Full unrolling expands every iteration and removes the loop entirely. It only applies when the iteration count is known at compile time and small. GCC and Clang automatically unroll loops with up to 8-16 iterations. Rust's `#[unroll]` proc macro and `std::hint::unreachable_unchecked()` give the programmer explicit control. Overdoing unrolling hurts icache performance.
What is the main risk of aggressive loop unrolling?
Auto-Vectorization
Auto-vectorisation automatically converts scalar operations into SIMD instructions (SSE, AVX on x86; NEON on ARM). Instead of processing one element per iteration, the loop now processes 4, 8, or 16 elements at once.
GCC `-fopt-info-vec-missed` reports every loop that was NOT vectorised, and why. Typical reasons: unknown loop count, data dependency, non-unit stride. NumPy and PyTorch use SIMD via hand-written intrinsics or via Eigen/xtensor. The LLVM Loop Vectorizer works at the IR level and supports interleaved access patterns, masked vectorisation (for loops with a condition), and SLP (superword-level parallelism) for non-loop operations.

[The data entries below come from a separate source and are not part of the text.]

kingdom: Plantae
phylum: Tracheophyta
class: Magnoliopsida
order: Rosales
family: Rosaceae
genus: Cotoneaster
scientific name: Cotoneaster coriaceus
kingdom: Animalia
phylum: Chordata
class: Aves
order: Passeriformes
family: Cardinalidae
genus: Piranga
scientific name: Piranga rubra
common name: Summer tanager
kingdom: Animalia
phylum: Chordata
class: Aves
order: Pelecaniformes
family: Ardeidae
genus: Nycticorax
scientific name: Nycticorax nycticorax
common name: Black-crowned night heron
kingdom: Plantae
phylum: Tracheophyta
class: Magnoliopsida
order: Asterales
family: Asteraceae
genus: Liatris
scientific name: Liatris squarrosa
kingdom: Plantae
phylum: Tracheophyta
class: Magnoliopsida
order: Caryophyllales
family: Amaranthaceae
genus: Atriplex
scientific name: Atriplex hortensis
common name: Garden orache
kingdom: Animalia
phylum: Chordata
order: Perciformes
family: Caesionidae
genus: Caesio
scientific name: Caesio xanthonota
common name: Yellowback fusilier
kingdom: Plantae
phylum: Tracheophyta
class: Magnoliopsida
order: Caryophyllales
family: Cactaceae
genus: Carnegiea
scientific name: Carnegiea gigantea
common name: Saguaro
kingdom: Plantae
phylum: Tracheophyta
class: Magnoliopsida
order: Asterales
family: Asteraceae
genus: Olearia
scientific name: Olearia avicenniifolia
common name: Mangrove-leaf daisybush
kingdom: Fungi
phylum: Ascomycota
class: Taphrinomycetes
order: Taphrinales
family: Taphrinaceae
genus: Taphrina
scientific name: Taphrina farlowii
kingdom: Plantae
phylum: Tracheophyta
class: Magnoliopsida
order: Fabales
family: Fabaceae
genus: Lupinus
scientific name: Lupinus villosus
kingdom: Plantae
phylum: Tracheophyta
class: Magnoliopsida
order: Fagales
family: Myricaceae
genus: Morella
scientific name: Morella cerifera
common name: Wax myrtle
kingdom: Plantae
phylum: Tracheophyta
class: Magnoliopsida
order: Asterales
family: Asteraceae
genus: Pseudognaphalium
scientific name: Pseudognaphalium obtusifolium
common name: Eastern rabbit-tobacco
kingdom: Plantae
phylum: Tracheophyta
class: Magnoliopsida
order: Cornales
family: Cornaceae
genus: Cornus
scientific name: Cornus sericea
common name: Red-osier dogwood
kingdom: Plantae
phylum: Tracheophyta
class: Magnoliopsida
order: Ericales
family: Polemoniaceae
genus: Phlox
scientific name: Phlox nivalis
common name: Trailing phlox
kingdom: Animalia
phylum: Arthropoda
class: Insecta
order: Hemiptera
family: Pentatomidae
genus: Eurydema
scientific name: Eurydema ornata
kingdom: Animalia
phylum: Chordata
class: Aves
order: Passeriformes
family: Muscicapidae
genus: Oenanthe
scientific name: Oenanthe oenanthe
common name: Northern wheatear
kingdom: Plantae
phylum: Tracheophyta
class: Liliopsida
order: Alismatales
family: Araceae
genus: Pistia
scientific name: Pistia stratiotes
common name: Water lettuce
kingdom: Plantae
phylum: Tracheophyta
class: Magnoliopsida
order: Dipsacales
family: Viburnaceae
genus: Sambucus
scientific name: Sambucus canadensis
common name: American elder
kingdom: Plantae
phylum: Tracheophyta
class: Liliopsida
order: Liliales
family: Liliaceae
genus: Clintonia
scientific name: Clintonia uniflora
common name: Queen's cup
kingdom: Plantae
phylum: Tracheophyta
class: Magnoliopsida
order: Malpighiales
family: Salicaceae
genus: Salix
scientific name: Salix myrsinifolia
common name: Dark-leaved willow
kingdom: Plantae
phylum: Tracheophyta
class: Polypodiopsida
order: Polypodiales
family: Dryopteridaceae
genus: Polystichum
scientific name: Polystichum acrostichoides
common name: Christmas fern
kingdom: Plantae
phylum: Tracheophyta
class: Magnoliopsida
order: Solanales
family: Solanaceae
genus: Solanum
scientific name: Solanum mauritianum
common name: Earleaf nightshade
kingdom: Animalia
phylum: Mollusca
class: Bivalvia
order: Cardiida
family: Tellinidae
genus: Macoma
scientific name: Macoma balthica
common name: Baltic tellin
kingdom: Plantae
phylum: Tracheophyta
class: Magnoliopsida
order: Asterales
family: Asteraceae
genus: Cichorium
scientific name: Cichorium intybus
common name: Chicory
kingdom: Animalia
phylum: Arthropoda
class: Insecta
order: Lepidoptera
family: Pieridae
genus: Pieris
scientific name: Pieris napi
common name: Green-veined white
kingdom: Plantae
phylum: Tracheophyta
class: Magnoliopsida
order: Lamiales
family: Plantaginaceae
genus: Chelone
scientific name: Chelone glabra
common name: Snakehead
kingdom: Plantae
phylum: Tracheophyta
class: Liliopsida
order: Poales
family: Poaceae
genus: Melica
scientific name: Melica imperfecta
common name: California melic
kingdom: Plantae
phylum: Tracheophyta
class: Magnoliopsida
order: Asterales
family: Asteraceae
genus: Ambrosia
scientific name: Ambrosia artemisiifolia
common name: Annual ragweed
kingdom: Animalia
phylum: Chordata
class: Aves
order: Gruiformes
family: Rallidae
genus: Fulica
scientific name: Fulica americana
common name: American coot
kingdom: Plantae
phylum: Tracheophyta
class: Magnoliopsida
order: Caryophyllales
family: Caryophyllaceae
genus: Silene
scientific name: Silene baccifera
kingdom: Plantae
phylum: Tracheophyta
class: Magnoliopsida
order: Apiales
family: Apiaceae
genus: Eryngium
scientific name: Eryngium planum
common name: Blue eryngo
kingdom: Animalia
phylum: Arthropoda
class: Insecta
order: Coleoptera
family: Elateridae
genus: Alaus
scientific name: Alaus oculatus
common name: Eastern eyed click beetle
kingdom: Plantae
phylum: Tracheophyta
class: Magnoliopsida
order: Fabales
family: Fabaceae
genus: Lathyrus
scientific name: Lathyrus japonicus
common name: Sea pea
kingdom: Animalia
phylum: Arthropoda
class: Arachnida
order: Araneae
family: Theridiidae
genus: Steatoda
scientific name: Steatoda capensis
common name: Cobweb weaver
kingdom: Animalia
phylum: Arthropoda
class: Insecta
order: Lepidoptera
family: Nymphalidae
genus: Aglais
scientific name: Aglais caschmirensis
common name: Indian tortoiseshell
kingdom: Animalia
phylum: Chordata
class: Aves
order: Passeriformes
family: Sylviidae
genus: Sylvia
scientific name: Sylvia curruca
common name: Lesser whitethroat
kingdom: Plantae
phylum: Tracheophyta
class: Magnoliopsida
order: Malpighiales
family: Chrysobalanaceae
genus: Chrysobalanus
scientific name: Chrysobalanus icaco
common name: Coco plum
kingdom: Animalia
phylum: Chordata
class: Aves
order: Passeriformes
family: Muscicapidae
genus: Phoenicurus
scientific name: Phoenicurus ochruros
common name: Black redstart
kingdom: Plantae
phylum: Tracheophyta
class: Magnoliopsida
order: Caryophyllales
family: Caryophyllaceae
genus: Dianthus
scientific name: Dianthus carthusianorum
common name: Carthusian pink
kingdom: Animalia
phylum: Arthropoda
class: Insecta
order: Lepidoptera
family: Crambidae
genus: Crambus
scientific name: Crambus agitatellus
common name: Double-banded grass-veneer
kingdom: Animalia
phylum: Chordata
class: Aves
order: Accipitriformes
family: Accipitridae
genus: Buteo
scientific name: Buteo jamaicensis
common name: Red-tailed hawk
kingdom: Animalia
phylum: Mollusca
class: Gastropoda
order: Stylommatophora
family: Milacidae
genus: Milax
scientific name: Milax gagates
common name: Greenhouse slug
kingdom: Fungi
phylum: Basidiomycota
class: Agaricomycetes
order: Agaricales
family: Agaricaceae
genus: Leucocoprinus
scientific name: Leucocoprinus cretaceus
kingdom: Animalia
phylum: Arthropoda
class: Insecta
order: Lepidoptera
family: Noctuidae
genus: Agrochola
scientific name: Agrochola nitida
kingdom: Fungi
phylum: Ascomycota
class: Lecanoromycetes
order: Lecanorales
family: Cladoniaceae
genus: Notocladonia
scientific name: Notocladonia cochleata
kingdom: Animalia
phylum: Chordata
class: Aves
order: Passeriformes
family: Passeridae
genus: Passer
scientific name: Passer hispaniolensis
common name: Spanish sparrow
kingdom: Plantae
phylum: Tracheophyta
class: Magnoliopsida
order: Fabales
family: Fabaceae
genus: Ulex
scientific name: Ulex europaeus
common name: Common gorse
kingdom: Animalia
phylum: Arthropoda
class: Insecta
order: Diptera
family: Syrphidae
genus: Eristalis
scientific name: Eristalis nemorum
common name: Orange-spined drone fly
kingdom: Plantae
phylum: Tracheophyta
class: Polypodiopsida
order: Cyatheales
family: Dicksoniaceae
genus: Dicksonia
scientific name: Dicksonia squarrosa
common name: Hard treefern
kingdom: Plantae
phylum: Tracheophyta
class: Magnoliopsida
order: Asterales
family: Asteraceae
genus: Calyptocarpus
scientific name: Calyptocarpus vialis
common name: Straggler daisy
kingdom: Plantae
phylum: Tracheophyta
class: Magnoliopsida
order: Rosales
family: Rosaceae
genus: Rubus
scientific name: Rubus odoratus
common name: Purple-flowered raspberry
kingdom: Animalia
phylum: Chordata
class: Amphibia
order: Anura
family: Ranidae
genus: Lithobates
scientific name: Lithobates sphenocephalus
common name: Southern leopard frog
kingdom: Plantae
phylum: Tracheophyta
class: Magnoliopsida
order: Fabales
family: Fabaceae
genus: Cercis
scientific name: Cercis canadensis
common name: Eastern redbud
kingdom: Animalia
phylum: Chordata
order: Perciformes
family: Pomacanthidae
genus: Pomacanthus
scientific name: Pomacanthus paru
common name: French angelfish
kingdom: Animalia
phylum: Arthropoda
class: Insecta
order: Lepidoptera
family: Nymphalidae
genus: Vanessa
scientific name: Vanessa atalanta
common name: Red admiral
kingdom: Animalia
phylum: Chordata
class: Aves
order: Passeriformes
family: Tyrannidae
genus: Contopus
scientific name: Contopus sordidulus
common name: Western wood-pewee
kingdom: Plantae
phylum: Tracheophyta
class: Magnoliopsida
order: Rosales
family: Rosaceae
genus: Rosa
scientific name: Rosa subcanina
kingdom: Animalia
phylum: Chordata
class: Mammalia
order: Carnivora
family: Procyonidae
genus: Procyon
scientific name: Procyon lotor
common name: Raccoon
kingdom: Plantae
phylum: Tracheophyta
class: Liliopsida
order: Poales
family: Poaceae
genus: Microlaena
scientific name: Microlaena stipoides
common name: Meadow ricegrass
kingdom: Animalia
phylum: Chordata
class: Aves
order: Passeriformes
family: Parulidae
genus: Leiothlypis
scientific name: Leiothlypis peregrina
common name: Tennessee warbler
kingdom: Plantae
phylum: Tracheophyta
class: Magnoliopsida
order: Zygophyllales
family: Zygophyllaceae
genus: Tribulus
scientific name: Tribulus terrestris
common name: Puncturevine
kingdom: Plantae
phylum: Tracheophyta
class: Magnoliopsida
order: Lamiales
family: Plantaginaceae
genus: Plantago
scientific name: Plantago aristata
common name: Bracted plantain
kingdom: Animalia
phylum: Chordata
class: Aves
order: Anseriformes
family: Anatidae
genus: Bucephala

What prevents vectorisation of `for (i..n) c[i] = c[i-1] + a[i]`?
Polyhedral Model
The polyhedral model is a mathematical framework for analysing and transforming nested loops. A loop's iteration space is represented as a polyhedron, and transformations are linear mappings of that space.
TVM (Apache) and Triton (OpenAI) use a polyhedral approach to generate efficient GPU kernels for neural networks. Triton lets you write kernels in a Python-like syntax, and the compiler applies tiling, vectorisation, and memory coalescing automatically. FlashAttention v2 is implemented in Triton and is 2x-4x faster than the standard PyTorch attention thanks to aggressive tiling.
What does the polyhedron represent in the polyhedral loop model?
Key ideas
- **Loop interchange** swaps the order of nested loops for cache-friendly access. Row-major vs column-major can differ by 10x-100x on large matrices.
- **Loop unrolling** expands the loop body to reduce overhead and expose ILP. Risk: code bloat and icache misses.
- **Auto-vectorisation** replaces scalar ops with SIMD: 4-16 elements per iteration. Requires no loop-carried dependency and no aliasing.
- **Polyhedral model** formalises loop transformations as linear mappings of the iteration space. It is the basis of Polly, TVM, and Triton.
Related topics
Loop optimisations are the core of high-performance computing:
- Global optimisations — LICM is the first loop optimisation; dataflow analysis is used to detect loop-carried dependencies
- Instruction selection — Vectorised code needs special instruction selection for SIMD instructions
- Instruction scheduling — After unrolling, the scheduler hides latency by reordering instructions across iterations
Вопросы для размышления
- The optimal block size for loop tiling depends on L1/L2 cache size. How does an automatic optimiser (Polly, GCC Graphite) learn the cache size, and what happens with cross-platform compilation?
- GPUs have a different memory hierarchy from CPUs (shared memory, warp execution). Do the same loop transformations (tiling, interchange) apply to GPU kernels, or are other approaches needed?
- Predicated SIMD (AVX-512 masked operations) lets you vectorise loops with an inner condition. How does the compiler generate predicate masks from an if-condition in the loop body?